TurboTax Romney

Two things I don't get about Romney's self-defense of his tax situation:

1) A rate of 14% is "fair" because the funds being taxed — capital gains — have already been taxed on the corporate level.

Huh? Capital gains are on realized profits from the sale of real property. If I buy a share of stock for $10, and I sell it for $15, my capital gain is $5. And if I held that share for more than a year, I am taxed at a rate of 15% on that $5, not an whatever rate my earned income is subject to.

But, who paid a tax on the any of this before I did? Or, looked at in reverse: Every dollar is taxed by the person or entity which owned it at one time. My employer pays taxes on the money his company earns, then pays me from what's left over. I pay tax on that, and spend some at the supermarket. The supermarket pays tax, and its employees ... and so on.

The fact that someone pays tax on that dollar upstream is as irrelevant as the fact that someone will pay tax on that dollar downstream.
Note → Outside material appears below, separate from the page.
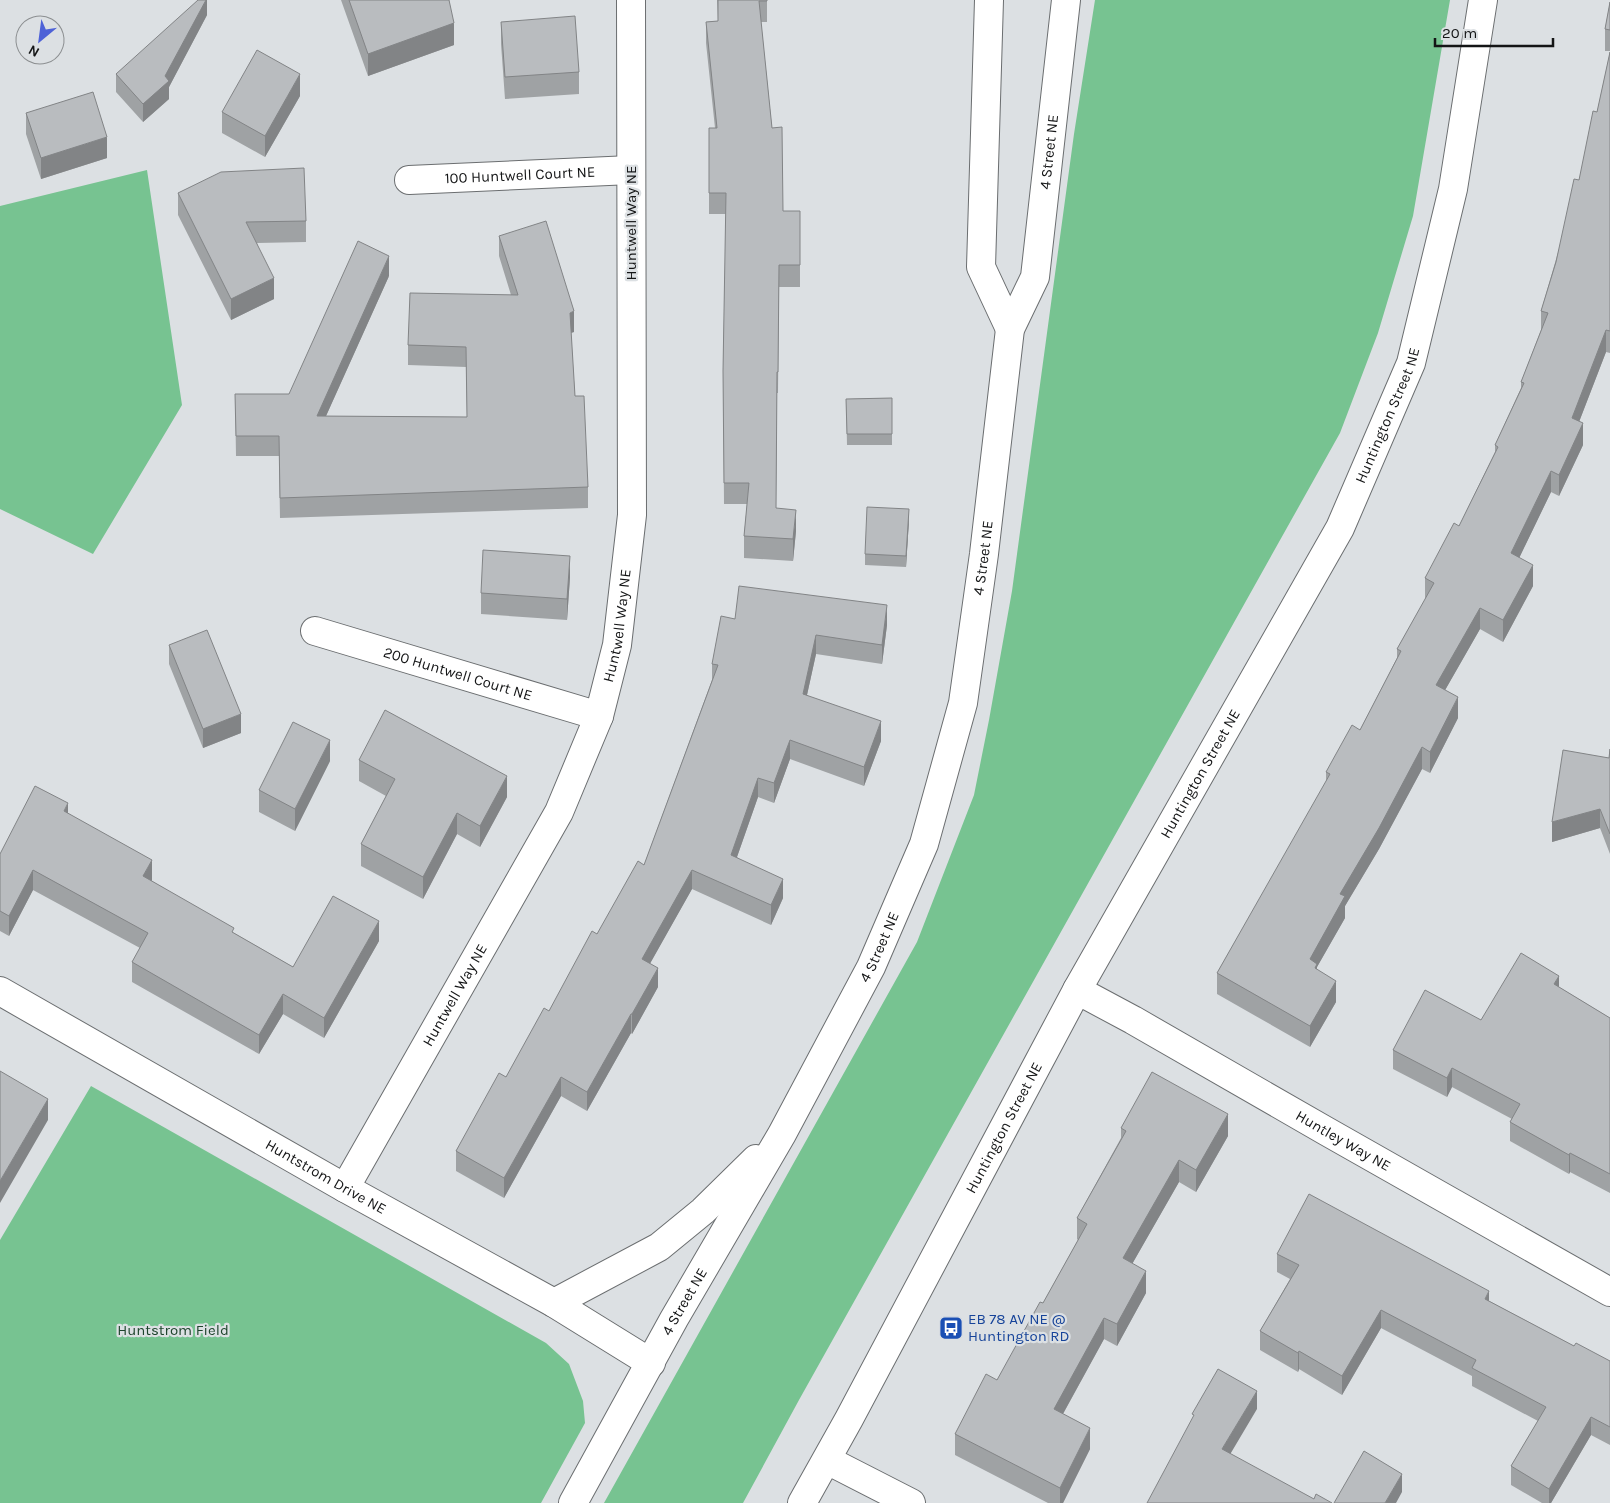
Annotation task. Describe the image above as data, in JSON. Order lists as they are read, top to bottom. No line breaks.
{"streets":{"street":["4 Street NE","100 Huntwell Court NE","Huntwell Way NE","Huntington Street NE","200 Huntwell Court NE","Huntley Way NE","Huntstrom Drive NE"]},"crossings":[["4 Street NE","Huntstrom Drive NE"],["100 Huntwell Court NE","Huntwell Way NE"],["Huntwell Way NE","200 Huntwell Court NE"],["Huntwell Way NE","Huntstrom Drive NE"],["Huntington Street NE","Huntley Way NE"]],"parks":["Huntstrom Field"],"places":{"bus stop":["EB 78 AV NE @ Huntington RD"]},"scale_bar":"20 m","north":"bottom left"}
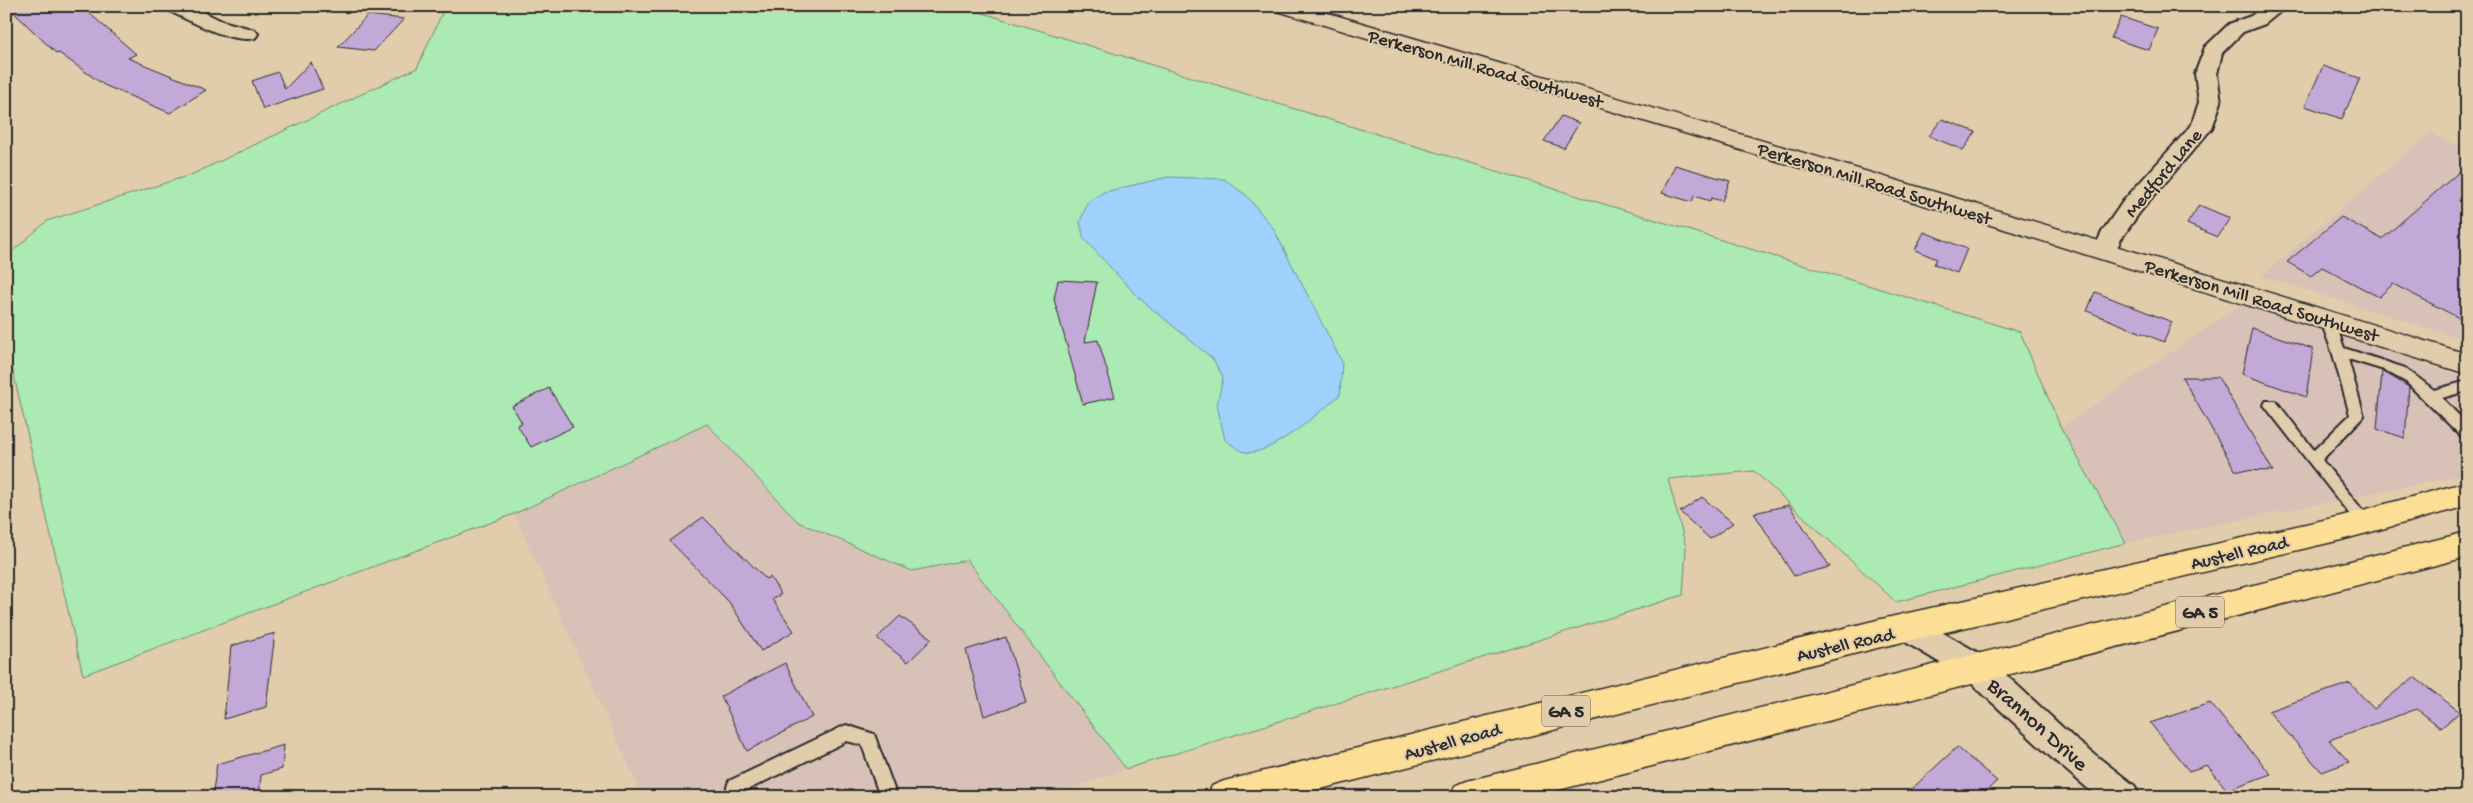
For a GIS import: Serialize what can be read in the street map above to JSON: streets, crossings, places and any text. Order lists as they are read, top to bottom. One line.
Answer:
{"streets":{"main road":["Austell Road","GA 5"],"street":["Perkerson Mill Road Southwest","Medford Lane","Brannon Drive"]},"crossings":[["Perkerson Mill Road Southwest","Medford Lane"],["Austell Road","Brannon Drive"],["GA 5","Brannon Drive"]]}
My paid tax on that dollar doesn't subsidize the supermarket. Why should a company's dividend to me be taxed any differently? And if you want to encourage long-term holding (a fine idea) you can penalize a short-term owner with a higher tax, rather than offering a discount for a long-term capital gain.
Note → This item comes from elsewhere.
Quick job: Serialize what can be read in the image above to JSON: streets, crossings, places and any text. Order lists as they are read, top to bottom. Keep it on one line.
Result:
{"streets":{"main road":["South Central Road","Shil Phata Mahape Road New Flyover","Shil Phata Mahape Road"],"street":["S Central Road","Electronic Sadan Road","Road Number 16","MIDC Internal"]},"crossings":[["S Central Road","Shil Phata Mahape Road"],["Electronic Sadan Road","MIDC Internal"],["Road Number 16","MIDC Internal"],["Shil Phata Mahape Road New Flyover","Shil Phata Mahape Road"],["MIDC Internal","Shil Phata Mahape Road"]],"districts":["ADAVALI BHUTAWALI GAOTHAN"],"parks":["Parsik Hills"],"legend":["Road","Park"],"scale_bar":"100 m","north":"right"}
2) A lower capital gains rate is justified because it motivates investment and thus growth

Doesn't any capital that a taxpayer keeps or is returned motivate investment and growth, potentially? Isn't that, in fact, the blanket argument for lowering taxes across the board? What special magic does money earned from investments have over money earned from work? Would there be less investment if the capital gains rate was equal to that for earned income?
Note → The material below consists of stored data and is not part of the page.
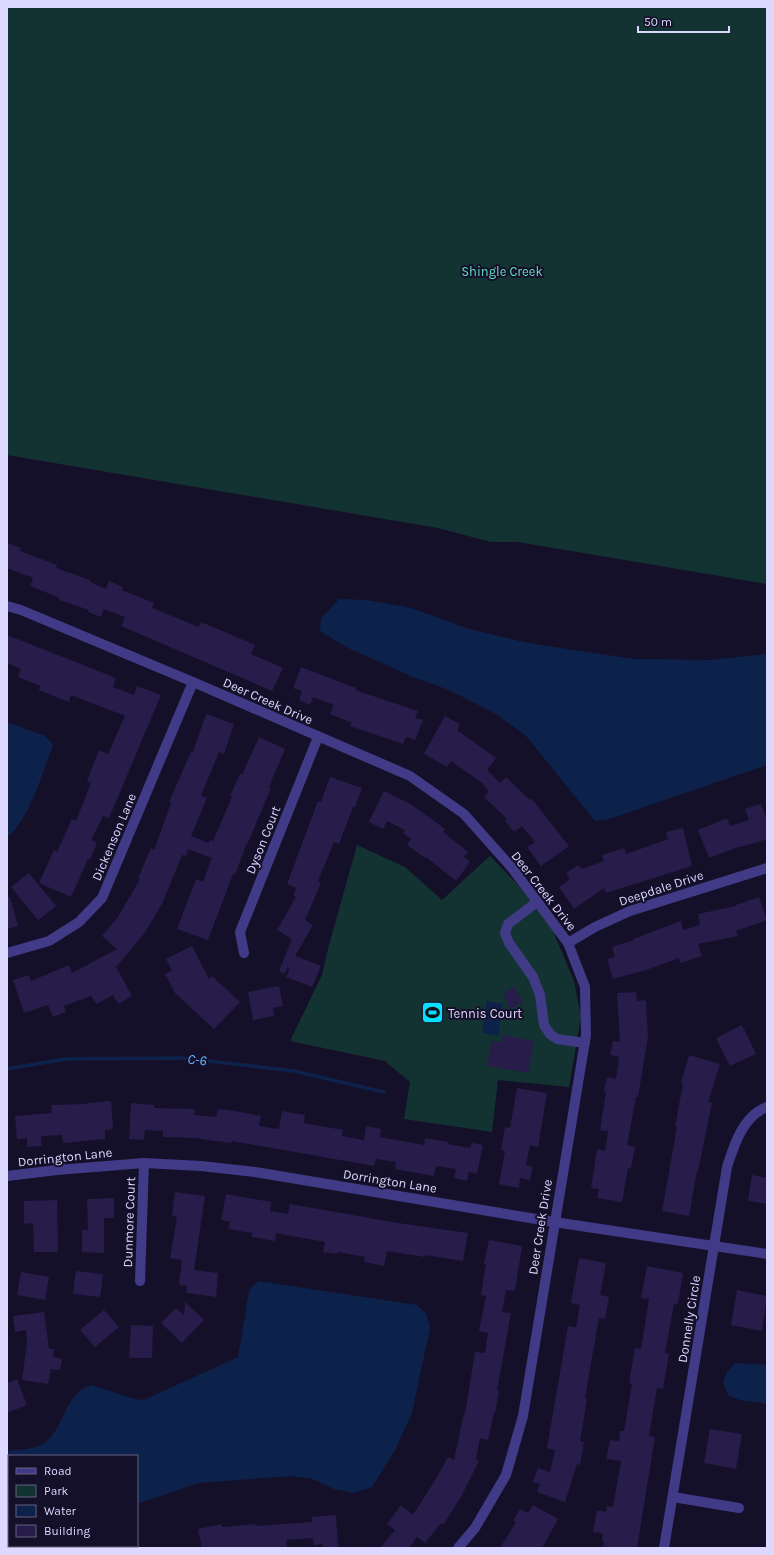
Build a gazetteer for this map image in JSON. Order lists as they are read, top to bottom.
{
  "streets": {
    "street": [
      "Deer Creek Drive",
      "Dickenson Lane",
      "Dyson Court",
      "Deepdale Drive",
      "Dorrington Lane",
      "Dunmore Court",
      "Donnelly Circle"
    ]
  },
  "crossings": [
    ["Deer Creek Drive", "Dickenson Lane"],
    ["Deer Creek Drive", "Dyson Court"],
    ["Deer Creek Drive", "Deepdale Drive"],
    ["Deer Creek Drive", "Dorrington Lane"],
    ["Dorrington Lane", "Dunmore Court"],
    ["Dorrington Lane", "Donnelly Circle"]
  ],
  "water": ["C-6"],
  "parks": ["Shingle Creek"],
  "places": {
    "sports": ["Tennis Court"]
  },
  "legend": [
    "Road",
    "Park",
    "Water",
    "Building"
  ],
  "scale_bar": "50 m"
}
Yes? Then where would that money go?

The truth is that the public market is only one way to find money to back or grow one's business — the vast majority of businesses are not publicly-traded companies. Mostly seed money comes from friends and family initially, and, if you lucky then early-stage investors, angels and assorted venture capitalists. But none of this is public market money.

The biggest source of investment capital comes from a business itself. And the biggest source of capital for a business is receipts — money the buying public pays for goods and services.

Every time I try to get my head around tax, economy and public policy I end up in the same place: Business invests not when it has money, but when it has customers. The greatest spenders are in the middle class, which is the largest demographic in any developed nation. Make life as easy as you can on these folk, and your country thrives.

It's not hard. As Bill Clinton said, it's arithmetic.